DESCRIPTION OF THE TASK>
Narrow the data below down to the lines containing "posty".

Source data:
=== Section Start ===

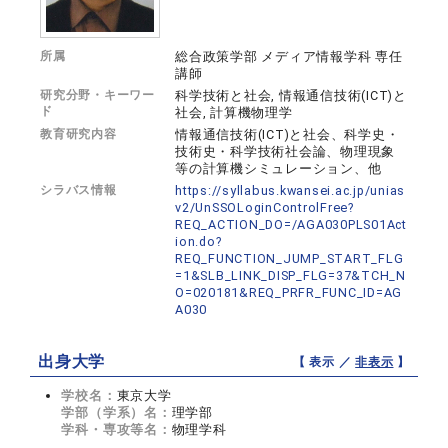
所属
総合政策学部 メディア情報学科 専任
講師
研究分野・キーワー
科学技術と社会, 情報通信技術(ICT)と
ド
社会, 計算機物理学
教育研究内容
情報通信技術(ICT)と社会、科学史・
技術史・科学技術社会論、物理現象
等の計算機シミュレーション、他
シラバス情報
https://syllabus.kwansei.ac.jp/unias
v2/UnSSOLoginControlFree?
REQ_ACTION_DO=/AGA030PLS01Act
ion.do?
REQ_FUNCTION_JUMP_START_FLG
=1&SLB_LINK_DISP_FLG=37&TCH_N
O=020181&REQ_PRFR_FUNC_ID=AG
A030
出身大学
【 表示 ／
非表示
】
学校名：
東京大学
学部（学系）名：
理学部
学科・専攻等名：
物理学科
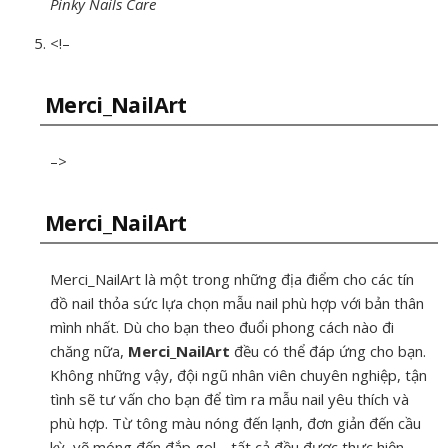
Pinky Nails Care
<!–
Merci_NailArt
–>
Merci_NailArt
Merci_NailArt là một trong những địa điểm cho các tín
đồ nail thỏa sức lựa chọn mẫu nail phù hợp với bản thân
mình nhất. Dù cho bạn theo đuổi phong cách nào đi
chăng nữa,
Merci_NailArt
đều có thể đáp ứng cho bạn.
Không những vậy, đội ngũ nhân viên chuyên nghiệp, tận
tình sẽ tư vấn cho bạn để tìm ra mẫu nail yêu thích và
phù hợp. Từ tông màu nóng đến lạnh, đơn giản đến cầu
kỳ, vẽ móng đến đắp gel… tất cả đều được thực hiện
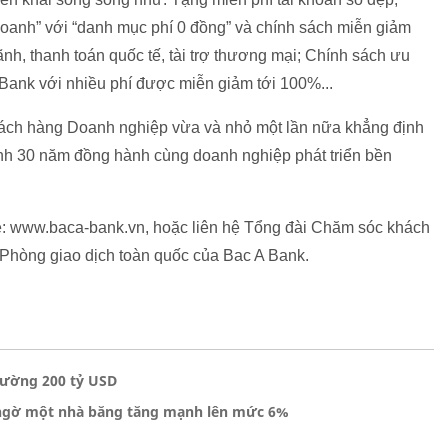
 doanh” với “danh mục phí 0 đồng” và chính sách miễn giảm
ãnh, thanh toán quốc tế, tài trợ thương mại; Chính sách ưu
 Bank với nhiều phí được miễn giảm tới 100%...
ách hàng Doanh nghiệp vừa và nhỏ một lần nữa khẳng định
ình 30 năm đồng hành cùng doanh nghiệp phát triển bền
site: www.baca-bank.vn, hoặc liên hệ Tổng đài Chăm sóc khách
Phòng giao dịch toàn quốc của Bac A Bank.
trường 200 tỷ USD
 ngờ một nhà băng tăng mạnh lên mức 6%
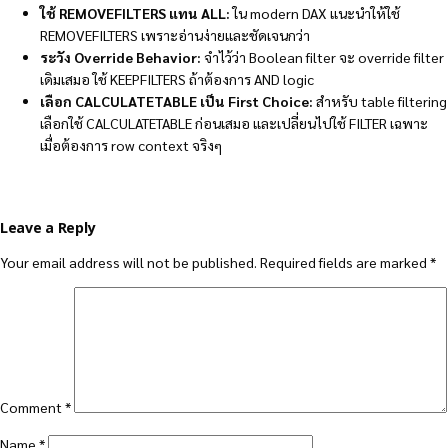
ใช้ REMOVEFILTERS แทน ALL:
ใน modern DAX แนะนำให้ใช้
REMOVEFILTERS เพราะอ่านง่ายและชัดเจนกว่า
ระวัง Override Behavior:
จำไว้ว่า Boolean filter จะ override filter
เดิมเสมอ ใช้ KEEPFILTERS ถ้าต้องการ AND logic
เลือก CALCULATETABLE เป็น First Choice:
สำหรับ table filtering
เลือกใช้ CALCULATETABLE ก่อนเสมอ และเปลี่ยนไปใช้ FILTER เฉพาะ
เมื่อต้องการ row context จริงๆ
Leave a Reply
Your email address will not be published.
Required fields are marked
*
Comment
*
Name
*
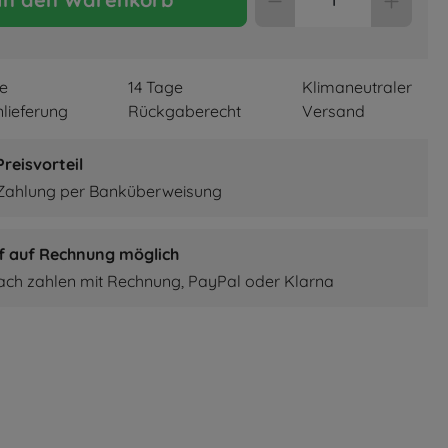
re
14 Tage
Klimaneutraler
lieferung
Rückgaberecht
Versand
reisvorteil
 Zahlung per Banküberweisung
f auf Rechnung möglich
fach zahlen mit Rechnung, PayPal oder Klarna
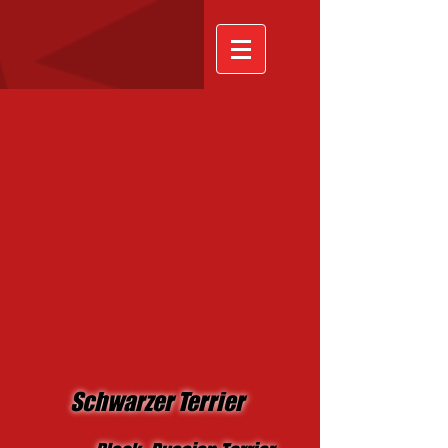
Schwarzer Terrier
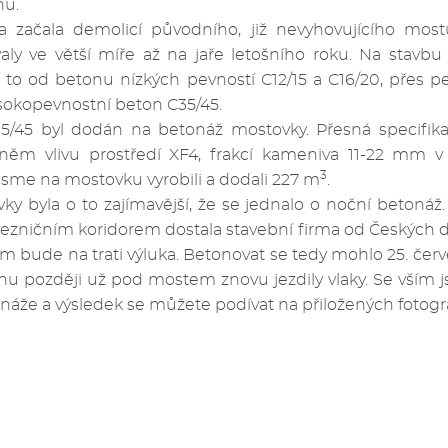
nu.
 začala demolicí původního, již nevyhovujícího mos
valy ve větší míře až na jaře letošního roku. Na stavb
 to od betonu nízkých pevností C12/15 a C16/20, přes p
sokopevnostní beton C35/45.
5/45 byl dodán na betonáž mostovky. Přesná specifik
něm vlivu prostředí XF4, frakcí kameniva 11-22 mm v 
3
sme na mostovku vyrobili a dodali 227 m
.
y byla o to zajímavější, že se jednalo o noční betonáž
lezničním koridorem dostala stavební firma od Českých 
ém bude na trati výluka. Betonovat se tedy mohlo 25. červ
nu později už pod mostem znovu jezdily vlaky. Se vším js
áže a výsledek se můžete podívat na přiložených fotogra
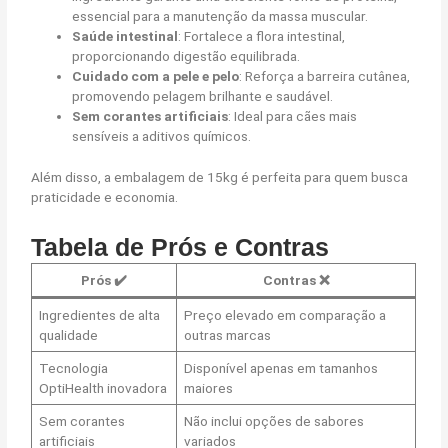
essencial para a manutenção da massa muscular.
Saúde intestinal
: Fortalece a flora intestinal,
proporcionando digestão equilibrada.
Cuidado com a pele e pelo
: Reforça a barreira cutânea,
promovendo pelagem brilhante e saudável.
Sem corantes artificiais
: Ideal para cães mais
sensíveis a aditivos químicos.
Além disso, a embalagem de 15kg é perfeita para quem busca
praticidade e economia.
Tabela de Prós e Contras
Prós
✔️
Contras
❌
Ingredientes de alta
Preço elevado em comparação a
qualidade
outras marcas
Tecnologia
Disponível apenas em tamanhos
OptiHealth inovadora
maiores
Sem corantes
Não inclui opções de sabores
artificiais
variados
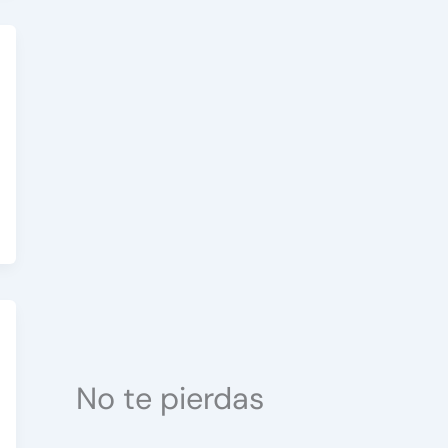
No te pierdas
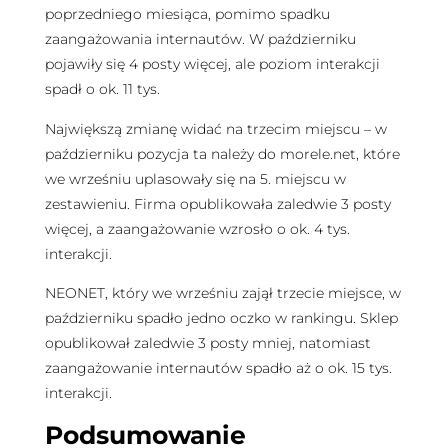
poprzedniego miesiąca, pomimo spadku
zaangażowania internautów. W październiku
pojawiły się 4 posty więcej, ale poziom interakcji
spadł o ok. 11 tys.
Największą zmianę widać na trzecim miejscu – w
październiku pozycja ta należy do morele.net, które
we wrześniu uplasowały się na 5. miejscu w
zestawieniu. Firma opublikowała zaledwie 3 posty
więcej, a zaangażowanie wzrosło o ok. 4 tys.
interakcji.
NEONET, który we wrześniu zajął trzecie miejsce, w
październiku spadło jedno oczko w rankingu. Sklep
opublikował zaledwie 3 posty mniej, natomiast
zaangażowanie internautów spadło aż o ok. 15 tys.
interakcji.
Podsumowanie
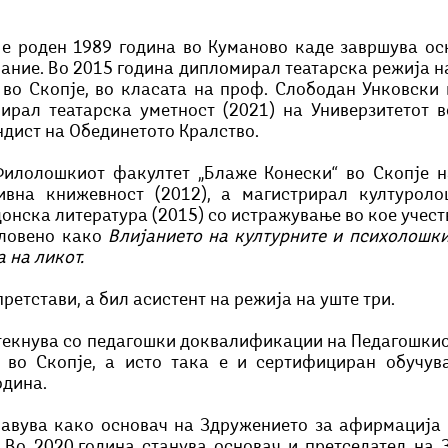
 е роден 1989 година во Куманово каде завршува осн
ание. Во 2015 година дипломирал театарска режија на
во Скопје, во класата на проф. Слободан Унковски и
ирал театарска уметност (2021) на Универзитетот во
ндист на Обединетото Кралство.
илолошкиот факултет „Блаже Конески“ во Скопје на
вна книжевност (2012), а магистрирал културоло
онска литература (2015) со истражување во кое учеств
ловено како 
Влијанието на културните и психолошки
 на ликот.
претстави, а бил асистент на режија на уште три. 
стекнува со педагошки доквалификации на Педагошкиот
 во Скопје, а исто така е и сертифициран обучува
одина.
јавува како основач на Здружението за афирмација н
. Во 2020.година станува основач и претседател на 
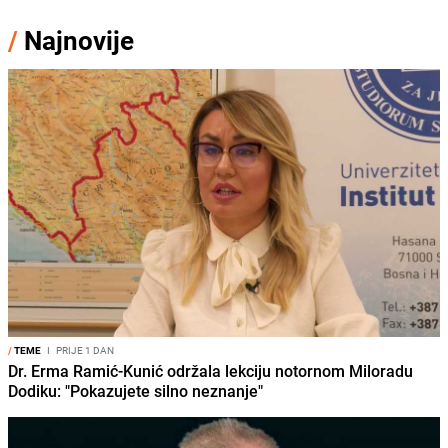
/
Najnovije
/
TEME
I
PRIJE 1 DAN
Dr. Erma Ramić-Kunić održala lekciju notornom Miloradu
Dodiku: "Pokazujete silno neznanje"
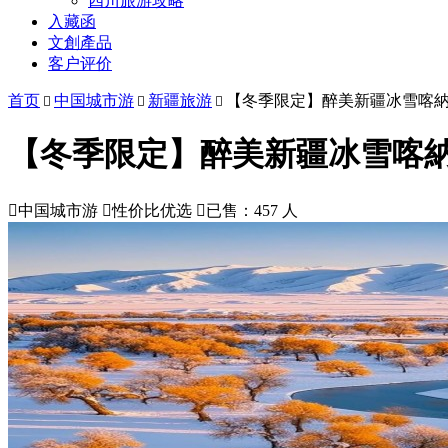
四川旅游攻略
入藏函
文創產品
客户评价
首页
中国城市游
新疆旅游
【冬季限定】醉美新疆冰雪喀納



【冬季限定】醉美新疆冰雪喀納

中国城市游

性价比优选

已售：457 人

=== Section End ===

RESPONSE BOX>
pojawiły się 4 posty więcej, ale poziom interakcji
zestawieniu. Firma opublikowała zaledwie 3 posty
opublikował zaledwie 3 posty mniej, natomiast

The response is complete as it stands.